WHAT IS EXPECTED: Rewrite the data as a JSON list of strings with one string per line and blank lines omitted, covering only the lines from the start of the data through the line containing "### **Schedule of the Day**", with both ends included.

(INPUT Opens)

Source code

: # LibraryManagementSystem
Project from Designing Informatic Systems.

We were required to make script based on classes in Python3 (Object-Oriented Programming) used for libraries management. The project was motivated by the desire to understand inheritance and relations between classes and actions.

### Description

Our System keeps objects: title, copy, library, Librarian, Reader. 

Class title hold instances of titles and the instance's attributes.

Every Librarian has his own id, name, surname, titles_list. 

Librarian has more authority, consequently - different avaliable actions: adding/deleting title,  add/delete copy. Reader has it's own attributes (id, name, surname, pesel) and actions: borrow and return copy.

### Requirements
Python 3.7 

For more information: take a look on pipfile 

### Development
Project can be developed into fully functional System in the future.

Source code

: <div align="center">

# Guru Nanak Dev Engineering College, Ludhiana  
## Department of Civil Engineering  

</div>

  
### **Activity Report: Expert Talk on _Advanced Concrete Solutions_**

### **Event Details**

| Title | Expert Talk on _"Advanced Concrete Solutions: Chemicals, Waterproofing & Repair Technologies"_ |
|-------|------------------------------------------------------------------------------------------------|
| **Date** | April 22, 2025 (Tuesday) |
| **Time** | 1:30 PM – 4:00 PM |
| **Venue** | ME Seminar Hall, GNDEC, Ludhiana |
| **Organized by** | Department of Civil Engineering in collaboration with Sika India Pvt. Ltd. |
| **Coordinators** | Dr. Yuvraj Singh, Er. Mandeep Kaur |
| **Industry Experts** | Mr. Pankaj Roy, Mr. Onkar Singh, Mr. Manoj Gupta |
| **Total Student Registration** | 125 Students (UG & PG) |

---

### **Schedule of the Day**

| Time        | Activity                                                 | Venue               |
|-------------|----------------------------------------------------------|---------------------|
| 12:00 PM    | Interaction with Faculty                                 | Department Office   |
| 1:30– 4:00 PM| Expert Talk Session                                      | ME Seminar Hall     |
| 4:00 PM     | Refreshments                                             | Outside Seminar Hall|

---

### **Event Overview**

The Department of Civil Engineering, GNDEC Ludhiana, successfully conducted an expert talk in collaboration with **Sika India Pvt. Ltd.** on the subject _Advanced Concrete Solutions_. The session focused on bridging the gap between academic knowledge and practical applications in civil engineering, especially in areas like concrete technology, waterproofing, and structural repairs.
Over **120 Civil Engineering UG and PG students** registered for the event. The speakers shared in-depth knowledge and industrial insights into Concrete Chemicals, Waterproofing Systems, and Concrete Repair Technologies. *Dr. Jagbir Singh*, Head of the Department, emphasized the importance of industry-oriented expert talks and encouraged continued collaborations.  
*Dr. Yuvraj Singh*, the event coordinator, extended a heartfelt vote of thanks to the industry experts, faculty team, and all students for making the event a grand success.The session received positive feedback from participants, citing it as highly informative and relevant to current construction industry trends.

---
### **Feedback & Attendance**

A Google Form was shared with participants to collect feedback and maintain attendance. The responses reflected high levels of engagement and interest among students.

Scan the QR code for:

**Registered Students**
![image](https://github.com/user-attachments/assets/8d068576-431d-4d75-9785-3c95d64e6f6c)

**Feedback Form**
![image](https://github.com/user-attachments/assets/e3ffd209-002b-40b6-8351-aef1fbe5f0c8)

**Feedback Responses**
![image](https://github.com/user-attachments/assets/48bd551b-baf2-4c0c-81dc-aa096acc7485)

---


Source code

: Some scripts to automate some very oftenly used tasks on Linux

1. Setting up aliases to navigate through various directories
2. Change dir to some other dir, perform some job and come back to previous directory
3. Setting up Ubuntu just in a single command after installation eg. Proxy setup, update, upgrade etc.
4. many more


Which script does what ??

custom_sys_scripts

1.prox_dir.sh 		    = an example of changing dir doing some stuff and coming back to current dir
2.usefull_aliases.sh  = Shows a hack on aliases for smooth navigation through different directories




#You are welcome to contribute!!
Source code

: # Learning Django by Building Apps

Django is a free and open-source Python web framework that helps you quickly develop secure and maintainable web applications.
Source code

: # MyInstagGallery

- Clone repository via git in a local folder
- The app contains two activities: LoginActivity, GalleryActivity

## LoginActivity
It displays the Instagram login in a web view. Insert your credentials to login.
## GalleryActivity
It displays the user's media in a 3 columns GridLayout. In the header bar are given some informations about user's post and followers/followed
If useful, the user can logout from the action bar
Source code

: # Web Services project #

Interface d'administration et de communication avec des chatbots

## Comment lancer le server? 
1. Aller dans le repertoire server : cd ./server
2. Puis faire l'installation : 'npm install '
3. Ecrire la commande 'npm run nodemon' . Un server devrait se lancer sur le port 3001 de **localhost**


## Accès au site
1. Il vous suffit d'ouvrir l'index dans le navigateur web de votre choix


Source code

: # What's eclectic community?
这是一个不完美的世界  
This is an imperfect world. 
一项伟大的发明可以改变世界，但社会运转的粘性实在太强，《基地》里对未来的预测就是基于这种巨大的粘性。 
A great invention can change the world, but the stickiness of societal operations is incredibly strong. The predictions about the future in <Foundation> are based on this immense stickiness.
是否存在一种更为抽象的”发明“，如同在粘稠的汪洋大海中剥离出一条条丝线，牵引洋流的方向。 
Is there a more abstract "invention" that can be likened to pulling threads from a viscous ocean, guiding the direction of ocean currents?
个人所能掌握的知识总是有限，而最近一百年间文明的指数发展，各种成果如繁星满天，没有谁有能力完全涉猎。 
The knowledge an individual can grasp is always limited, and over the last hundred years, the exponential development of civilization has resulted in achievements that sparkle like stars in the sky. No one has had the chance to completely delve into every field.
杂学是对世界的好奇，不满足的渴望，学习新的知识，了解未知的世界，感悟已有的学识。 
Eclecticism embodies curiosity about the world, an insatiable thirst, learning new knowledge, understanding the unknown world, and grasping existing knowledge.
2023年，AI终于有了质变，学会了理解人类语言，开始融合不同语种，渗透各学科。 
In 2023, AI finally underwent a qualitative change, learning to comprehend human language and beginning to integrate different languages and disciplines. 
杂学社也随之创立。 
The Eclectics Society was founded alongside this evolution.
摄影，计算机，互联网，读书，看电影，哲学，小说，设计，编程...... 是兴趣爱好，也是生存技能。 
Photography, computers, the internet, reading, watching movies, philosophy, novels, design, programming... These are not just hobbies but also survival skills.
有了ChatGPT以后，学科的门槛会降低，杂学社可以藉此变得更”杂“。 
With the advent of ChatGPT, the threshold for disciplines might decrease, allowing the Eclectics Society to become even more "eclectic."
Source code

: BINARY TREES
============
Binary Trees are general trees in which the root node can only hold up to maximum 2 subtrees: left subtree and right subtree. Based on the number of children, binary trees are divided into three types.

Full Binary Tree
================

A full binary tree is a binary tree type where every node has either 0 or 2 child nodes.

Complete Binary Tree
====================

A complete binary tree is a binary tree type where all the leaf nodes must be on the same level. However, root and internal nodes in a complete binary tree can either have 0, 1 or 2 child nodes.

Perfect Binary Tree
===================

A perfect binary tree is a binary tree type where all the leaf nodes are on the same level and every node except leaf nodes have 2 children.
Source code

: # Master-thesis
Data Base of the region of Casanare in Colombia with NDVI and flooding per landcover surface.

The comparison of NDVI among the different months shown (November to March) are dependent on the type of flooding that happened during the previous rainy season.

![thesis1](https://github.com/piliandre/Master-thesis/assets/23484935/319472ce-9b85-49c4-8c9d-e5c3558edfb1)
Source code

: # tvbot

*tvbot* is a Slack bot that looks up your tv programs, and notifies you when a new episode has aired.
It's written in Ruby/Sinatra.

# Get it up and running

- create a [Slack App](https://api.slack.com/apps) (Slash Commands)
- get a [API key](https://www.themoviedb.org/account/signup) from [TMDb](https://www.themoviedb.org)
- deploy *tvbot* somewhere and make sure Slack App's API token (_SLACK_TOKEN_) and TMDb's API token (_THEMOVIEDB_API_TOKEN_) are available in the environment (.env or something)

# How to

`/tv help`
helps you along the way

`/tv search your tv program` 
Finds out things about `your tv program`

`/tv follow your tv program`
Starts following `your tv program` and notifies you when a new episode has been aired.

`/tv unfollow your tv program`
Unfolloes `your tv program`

(INPUT Closes)

SOLUTION TO THIS PROBLEM:
[
  "Source code",
  ": # LibraryManagementSystem",
  "Project from Designing Informatic Systems.",
  "We were required to make script based on classes in Python3 (Object-Oriented Programming) used for libraries management. The project was motivated by the desire to understand inheritance and relations between classes and actions.",
  "### Description",
  "Our System keeps objects: title, copy, library, Librarian, Reader. ",
  "Class title hold instances of titles and the instance's attributes.",
  "Every Librarian has his own id, name, surname, titles_list. ",
  "Librarian has more authority, consequently - different avaliable actions: adding/deleting title,  add/delete copy. Reader has it's own attributes (id, name, surname, pesel) and actions: borrow and return copy.",
  "### Requirements",
  "Python 3.7 ",
  "For more information: take a look on pipfile ",
  "### Development",
  "Project can be developed into fully functional System in the future.",
  "Source code",
  ": <div align=\"center\">",
  "# Guru Nanak Dev Engineering College, Ludhiana  ",
  "## Department of Civil Engineering  ",
  "</div>",
  "### **Activity Report: Expert Talk on _Advanced Concrete Solutions_**",
  "### **Event Details**",
  "| Title | Expert Talk on _\"Advanced Concrete Solutions: Chemicals, Waterproofing & Repair Technologies\"_ |",
  "|-------|------------------------------------------------------------------------------------------------|",
  "| **Date** | April 22, 2025 (Tuesday) |",
  "| **Time** | 1:30 PM – 4:00 PM |",
  "| **Venue** | ME Seminar Hall, GNDEC, Ludhiana |",
  "| **Organized by** | Department of Civil Engineering in collaboration with Sika India Pvt. Ltd. |",
  "| **Coordinators** | Dr. Yuvraj Singh, Er. Mandeep Kaur |",
  "| **Industry Experts** | Mr. Pankaj Roy, Mr. Onkar Singh, Mr. Manoj Gupta |",
  "| **Total Student Registration** | 125 Students (UG & PG) |",
  "---",
  "### **Schedule of the Day**"
]